I subscribe to the notion that separating out religion from other meaning-making systems is valid only for the sake of convenience. I agree with anthropologist Jonathan Z. Smith who says,
Religion is solely the creation of the scholar’s study. It is created for the scholar’s analytic purposes by his imaginative acts of comparison and generalization. Religion has no existence apart from the academy. (Imagining Religion)
Allowing for humor and rhetorical overstatement, Professor Smith’s point is that we human beings exist in a matrix of symbolic systems that we separate out only for the sake of contemplating (and one hopes clarifying) them. In our minds and in our lives, the meanings are all mushed up, a puree or whip of meaning and purpose. Sometimes we question the powers that be in our lives; often we don’t.
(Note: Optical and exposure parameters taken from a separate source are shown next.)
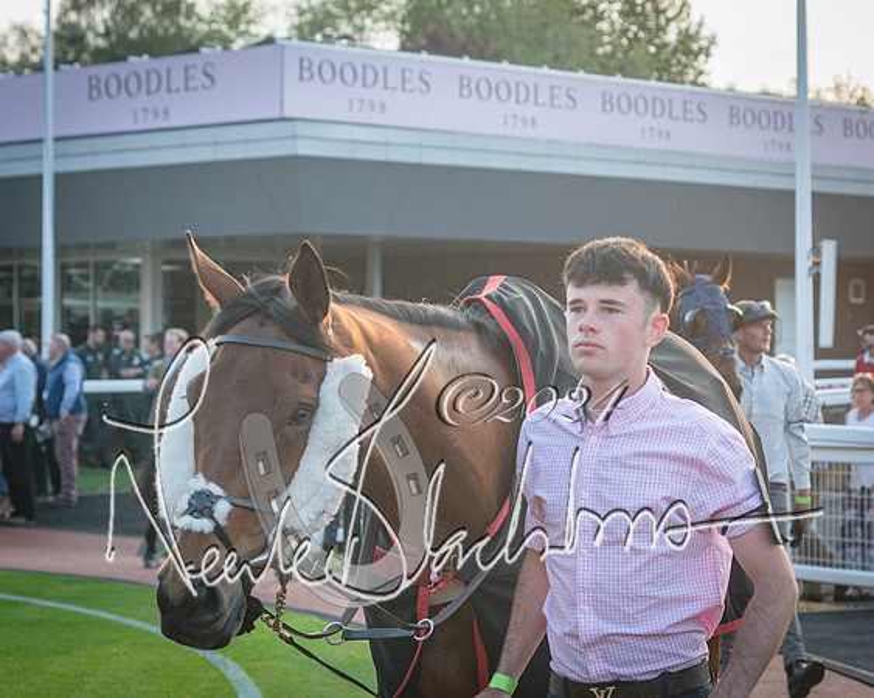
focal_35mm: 103
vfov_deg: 14.9
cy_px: 347
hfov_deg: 18.5
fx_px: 2674
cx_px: 594
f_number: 3.5
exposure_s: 1/1250
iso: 640
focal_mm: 50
Since Emanuel Kant, it has been clear to many people that human beings are meaning-making creatures and that the meanings we create exist in systems of narrative and symbol. In these systems, it’s us or them: we control them, or they control us. Whenever we aren’t paying attention, it is the latter.
Religions are one way human beings create meaning. A religion is a subset of narrative and symbol within a system. A system separated only for convenience and clarity.
Given this mushy matrix, removing what is conventionally called “religious” (or “spiritual”) from a personal or collective meaning-making system does not leave a hole or gap, but is rather an opening that other symbolic systems will fill.
If the god concept does not guarantee or underwrite meaning and purpose for a human being, something else will . . . perhaps even the insistence that life has meaning and purpose without the god concept! (Hence the “angry atheist” syndrome.)
Think for a moment how many people you know who actually take meaning and purpose from the god concept. My suspicion is that the concept actually functions as shorthand for something else in most human lives.
Theologian Gordon D. Kaufman gives his view, writing:
The central question for theology is not . . . primarily a speculative question, a problem of knowledge at all. Most fundamentally it is a practical question: How are we to live? To what should we devote ourselves? To what cause give ourselves? Put in religious terms: How can we truly serve God? What is proper worship? (Face of Mystery: Constructive Theology)
Put succinctly: “What’s your cause?”
Your cause might be survival. Approval. Family. World peace.
Often the god concept becomes the straw man who underwrites preexisting wishes and prejudices. The symbolic systems we live in are difficult to see and even more difficult to separate into understandable strands. Most difficult of all is putting all the strands back into a conceivable whole. Yet, finally, there is no religion, no politics, no self. Only the forest of symbols we wander in.
As Jean-Paul Sartre once said, “Freedom is what you do with what’s been done to you.”